3. Il s'ensuit que le recours doit être admis et que les décisions rendues respectivement par le conseil communal et le département cantonal sur l'opposition des recourants, c'est-à-dire sur la soumission de la parcelle no 4774 au régime de la zone réservée 1, doivent être annulées – c'est le résultat visé en définitive par les conclusions subsidiaires du recours.

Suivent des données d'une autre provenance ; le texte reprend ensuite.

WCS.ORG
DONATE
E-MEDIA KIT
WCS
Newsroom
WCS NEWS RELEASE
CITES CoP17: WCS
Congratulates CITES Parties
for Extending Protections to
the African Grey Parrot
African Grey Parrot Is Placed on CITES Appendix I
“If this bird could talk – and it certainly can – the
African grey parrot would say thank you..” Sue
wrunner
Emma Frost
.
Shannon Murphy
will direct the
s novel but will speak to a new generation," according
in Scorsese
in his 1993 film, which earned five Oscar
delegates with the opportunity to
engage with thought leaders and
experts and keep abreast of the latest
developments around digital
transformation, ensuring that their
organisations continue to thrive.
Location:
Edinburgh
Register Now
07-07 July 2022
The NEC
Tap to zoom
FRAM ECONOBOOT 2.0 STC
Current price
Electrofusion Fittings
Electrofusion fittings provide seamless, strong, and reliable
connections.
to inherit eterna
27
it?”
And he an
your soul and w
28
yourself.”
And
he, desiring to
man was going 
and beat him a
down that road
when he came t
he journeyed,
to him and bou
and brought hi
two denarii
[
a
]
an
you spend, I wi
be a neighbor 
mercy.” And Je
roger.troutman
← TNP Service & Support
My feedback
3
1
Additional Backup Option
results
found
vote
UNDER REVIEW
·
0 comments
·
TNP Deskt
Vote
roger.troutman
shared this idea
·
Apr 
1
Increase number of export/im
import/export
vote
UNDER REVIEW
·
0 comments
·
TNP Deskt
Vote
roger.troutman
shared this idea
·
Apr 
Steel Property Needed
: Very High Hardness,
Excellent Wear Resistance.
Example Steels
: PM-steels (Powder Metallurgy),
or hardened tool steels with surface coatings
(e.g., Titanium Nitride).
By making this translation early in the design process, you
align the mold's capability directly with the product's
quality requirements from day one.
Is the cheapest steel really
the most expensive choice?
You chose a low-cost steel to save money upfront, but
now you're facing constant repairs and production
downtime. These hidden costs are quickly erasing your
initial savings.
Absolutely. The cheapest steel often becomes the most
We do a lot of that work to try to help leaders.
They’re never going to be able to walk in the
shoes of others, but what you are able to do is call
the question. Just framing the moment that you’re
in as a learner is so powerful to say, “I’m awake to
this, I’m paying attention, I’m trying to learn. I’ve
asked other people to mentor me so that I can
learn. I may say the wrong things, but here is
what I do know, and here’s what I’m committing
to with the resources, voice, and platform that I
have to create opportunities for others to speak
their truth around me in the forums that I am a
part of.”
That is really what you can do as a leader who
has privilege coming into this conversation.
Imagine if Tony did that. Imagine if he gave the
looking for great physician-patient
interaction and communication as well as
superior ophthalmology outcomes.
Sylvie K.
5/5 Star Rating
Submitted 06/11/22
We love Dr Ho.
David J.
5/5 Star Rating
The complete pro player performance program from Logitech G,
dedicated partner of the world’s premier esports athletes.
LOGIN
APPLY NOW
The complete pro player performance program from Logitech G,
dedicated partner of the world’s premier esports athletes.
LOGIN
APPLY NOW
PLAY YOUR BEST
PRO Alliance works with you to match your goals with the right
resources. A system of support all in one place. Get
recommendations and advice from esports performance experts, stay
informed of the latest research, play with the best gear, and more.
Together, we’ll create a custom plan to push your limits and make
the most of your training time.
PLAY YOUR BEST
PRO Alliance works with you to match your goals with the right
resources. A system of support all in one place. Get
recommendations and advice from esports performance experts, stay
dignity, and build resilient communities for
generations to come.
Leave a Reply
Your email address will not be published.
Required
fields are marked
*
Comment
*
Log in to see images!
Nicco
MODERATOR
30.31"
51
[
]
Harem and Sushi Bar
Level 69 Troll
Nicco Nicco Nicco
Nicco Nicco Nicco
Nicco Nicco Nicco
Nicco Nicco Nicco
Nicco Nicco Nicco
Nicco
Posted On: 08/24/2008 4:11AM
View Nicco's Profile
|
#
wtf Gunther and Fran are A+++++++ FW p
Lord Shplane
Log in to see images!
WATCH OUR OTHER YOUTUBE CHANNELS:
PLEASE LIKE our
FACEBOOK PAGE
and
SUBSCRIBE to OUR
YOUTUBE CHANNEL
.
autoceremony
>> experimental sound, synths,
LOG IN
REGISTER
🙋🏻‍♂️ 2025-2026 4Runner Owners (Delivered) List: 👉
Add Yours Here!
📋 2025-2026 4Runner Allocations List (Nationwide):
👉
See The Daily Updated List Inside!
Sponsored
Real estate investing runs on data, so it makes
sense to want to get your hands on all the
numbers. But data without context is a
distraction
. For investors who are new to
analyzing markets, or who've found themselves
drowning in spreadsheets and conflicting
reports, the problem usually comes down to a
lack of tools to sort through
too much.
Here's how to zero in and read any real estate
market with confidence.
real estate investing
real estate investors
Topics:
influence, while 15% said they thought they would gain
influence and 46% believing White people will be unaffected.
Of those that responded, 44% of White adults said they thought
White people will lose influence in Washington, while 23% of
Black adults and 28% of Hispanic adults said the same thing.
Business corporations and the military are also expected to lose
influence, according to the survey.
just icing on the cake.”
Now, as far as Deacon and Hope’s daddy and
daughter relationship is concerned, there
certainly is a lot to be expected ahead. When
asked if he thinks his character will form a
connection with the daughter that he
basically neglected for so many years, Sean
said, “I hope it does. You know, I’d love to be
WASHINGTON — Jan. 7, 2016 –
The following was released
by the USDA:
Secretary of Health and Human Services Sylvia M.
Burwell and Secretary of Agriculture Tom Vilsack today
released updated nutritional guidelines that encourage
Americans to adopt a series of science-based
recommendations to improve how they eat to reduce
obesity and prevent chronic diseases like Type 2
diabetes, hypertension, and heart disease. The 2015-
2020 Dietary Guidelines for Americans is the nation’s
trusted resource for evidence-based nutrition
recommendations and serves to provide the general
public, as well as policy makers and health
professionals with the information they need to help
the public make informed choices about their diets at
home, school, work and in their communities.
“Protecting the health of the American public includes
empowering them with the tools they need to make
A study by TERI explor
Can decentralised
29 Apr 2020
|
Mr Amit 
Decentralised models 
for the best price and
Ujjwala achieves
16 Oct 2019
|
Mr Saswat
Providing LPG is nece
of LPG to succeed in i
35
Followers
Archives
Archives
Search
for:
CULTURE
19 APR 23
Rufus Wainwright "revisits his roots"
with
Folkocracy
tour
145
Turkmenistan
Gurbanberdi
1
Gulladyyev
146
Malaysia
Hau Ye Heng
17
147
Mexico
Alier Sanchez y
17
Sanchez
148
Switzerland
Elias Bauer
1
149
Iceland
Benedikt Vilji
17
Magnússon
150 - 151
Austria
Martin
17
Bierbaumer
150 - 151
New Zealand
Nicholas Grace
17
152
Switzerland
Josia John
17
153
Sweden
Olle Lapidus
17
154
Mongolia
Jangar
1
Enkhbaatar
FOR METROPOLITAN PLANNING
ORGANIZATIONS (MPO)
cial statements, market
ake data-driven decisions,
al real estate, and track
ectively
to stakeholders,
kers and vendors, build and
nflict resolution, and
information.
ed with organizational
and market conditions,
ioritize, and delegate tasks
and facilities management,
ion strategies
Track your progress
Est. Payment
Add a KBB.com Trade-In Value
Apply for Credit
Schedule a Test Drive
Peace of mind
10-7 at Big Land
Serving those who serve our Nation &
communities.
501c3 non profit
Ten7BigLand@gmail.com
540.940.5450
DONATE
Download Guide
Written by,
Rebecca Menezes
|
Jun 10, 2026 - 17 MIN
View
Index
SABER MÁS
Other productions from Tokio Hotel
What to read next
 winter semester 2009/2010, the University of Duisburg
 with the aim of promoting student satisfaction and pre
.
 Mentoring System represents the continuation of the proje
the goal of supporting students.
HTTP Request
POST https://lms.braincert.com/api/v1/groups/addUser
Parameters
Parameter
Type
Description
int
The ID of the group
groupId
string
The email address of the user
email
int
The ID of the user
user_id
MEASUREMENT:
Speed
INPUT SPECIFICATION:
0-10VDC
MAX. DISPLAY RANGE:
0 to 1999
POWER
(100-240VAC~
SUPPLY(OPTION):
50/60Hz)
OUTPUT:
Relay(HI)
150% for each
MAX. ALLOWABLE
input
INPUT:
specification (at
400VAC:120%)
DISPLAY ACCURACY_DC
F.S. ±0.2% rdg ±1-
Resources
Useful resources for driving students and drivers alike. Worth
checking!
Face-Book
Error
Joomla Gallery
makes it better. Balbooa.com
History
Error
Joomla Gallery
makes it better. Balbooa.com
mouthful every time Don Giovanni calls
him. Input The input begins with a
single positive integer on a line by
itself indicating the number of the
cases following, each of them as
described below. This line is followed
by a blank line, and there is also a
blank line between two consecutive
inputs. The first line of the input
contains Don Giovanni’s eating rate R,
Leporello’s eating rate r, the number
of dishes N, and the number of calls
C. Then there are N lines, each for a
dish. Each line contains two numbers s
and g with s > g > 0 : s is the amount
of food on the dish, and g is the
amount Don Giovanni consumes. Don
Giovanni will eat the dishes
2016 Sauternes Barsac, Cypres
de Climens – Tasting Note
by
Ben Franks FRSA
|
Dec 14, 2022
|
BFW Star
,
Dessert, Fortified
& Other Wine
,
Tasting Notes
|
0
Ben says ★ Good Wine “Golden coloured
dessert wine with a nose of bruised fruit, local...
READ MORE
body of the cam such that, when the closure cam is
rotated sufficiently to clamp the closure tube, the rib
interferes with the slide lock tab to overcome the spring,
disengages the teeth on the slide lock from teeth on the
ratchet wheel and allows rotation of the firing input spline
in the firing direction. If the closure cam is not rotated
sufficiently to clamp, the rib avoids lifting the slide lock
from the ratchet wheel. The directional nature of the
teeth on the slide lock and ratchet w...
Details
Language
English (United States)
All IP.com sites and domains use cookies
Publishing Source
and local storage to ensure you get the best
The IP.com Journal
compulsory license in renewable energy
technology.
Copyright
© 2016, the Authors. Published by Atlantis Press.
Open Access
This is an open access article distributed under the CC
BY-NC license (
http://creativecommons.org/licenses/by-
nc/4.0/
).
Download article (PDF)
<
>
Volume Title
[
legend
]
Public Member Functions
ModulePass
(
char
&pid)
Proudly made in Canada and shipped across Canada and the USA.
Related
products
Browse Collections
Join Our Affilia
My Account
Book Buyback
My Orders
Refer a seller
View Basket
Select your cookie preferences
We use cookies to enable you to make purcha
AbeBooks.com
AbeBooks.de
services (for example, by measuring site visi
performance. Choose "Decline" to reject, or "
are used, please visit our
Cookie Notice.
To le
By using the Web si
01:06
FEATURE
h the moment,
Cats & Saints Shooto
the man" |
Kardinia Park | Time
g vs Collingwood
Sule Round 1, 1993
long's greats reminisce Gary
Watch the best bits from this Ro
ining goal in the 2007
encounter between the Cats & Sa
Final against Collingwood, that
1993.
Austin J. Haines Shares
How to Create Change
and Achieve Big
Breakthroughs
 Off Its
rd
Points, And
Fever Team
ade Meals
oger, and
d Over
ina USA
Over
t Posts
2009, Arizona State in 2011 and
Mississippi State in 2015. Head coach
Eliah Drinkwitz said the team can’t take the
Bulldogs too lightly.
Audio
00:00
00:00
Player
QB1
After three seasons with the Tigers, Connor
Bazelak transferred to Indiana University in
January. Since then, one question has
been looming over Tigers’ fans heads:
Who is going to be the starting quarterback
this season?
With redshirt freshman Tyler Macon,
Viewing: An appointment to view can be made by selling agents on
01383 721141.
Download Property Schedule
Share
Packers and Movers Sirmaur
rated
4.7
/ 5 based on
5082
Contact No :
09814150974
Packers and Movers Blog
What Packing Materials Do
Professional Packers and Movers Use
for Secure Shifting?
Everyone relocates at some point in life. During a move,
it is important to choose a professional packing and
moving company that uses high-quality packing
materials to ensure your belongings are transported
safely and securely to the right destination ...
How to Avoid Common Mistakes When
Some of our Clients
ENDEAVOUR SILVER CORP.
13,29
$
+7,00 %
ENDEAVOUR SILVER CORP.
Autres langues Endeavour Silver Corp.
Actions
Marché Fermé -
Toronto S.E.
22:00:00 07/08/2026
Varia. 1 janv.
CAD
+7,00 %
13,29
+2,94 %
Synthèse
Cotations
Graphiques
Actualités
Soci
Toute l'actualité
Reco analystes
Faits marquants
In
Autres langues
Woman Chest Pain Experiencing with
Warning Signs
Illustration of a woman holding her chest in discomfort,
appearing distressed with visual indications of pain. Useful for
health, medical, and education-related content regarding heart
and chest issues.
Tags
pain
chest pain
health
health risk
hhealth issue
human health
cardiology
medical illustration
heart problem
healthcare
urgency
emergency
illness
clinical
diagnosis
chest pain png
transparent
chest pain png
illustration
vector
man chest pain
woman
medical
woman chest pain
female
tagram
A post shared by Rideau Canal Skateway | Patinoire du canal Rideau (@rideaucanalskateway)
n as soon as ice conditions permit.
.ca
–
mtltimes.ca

Cela signifie, concrètement, que seule la mesure conservatoire applicable en l'état à la parcelle no 4774 est la zone réservée cantonale de 2019. L'annulation des décisions attaquées n'a en revanche aucun effet sur les mesures conservatoires visant d'autres parcelles du territoire communal.
Par ces motifs
la Cour de droit administratif et public
du Tribunal cantonal
arrête:
I. Le recours est admis.
II. La décision prise le 2 mars 2022 par le Conseil communal de Montreux, rejetant l'opposition au plan des zones réservées formée par les recourants, ainsi que la décision d'approbation de cette décision communale prise le 16 septembre 2022 par le Département des institutions, du territoire et du sport, sont annulées, au sens des considérants, pour la parcelle n° 4774.
III. Il n'est pas perçu d'émolument judiciaire.
IV. Une indemnité de 2'500 (deux mille cinq cents) francs, à payer aux recourants B.________ et A.________, pris solidairement, à titre de dépens, est mise à la charge de la Commune de Montreux.
Lausanne, le 10 novembre 2023
Le présent arrêt est communiqué aux destinataires de l'avis d'envoi ci-joint, ainsi qu'à l'ARE.
Il peut faire l'objet, dans les trente jours suivant sa notification, d'un recours au Tribunal fédéral (Tribunal fédéral suisse, 1000 Lausanne 14). Le recours en matière de droit public s'exerce aux conditions des articles 82 ss de la loi du 17 juin 2005 sur le Tribunal fédéral (LTF - RS 173.110), le recours constitutionnel subsidiaire à celles des articles 113 ss LTF. Le mémoire de recours doit être rédigé dans une langue officielle, indiquer les conclusions, les motifs et les moyens de preuve, et être signé. Les motifs doivent exposer succinctement en quoi l’acte attaqué viole le droit. Les pièces invoquées comme moyens de preuve doivent être jointes au mémoire, pour autant qu’elles soient en mains de la partie; il en va de même de la décision attaquée.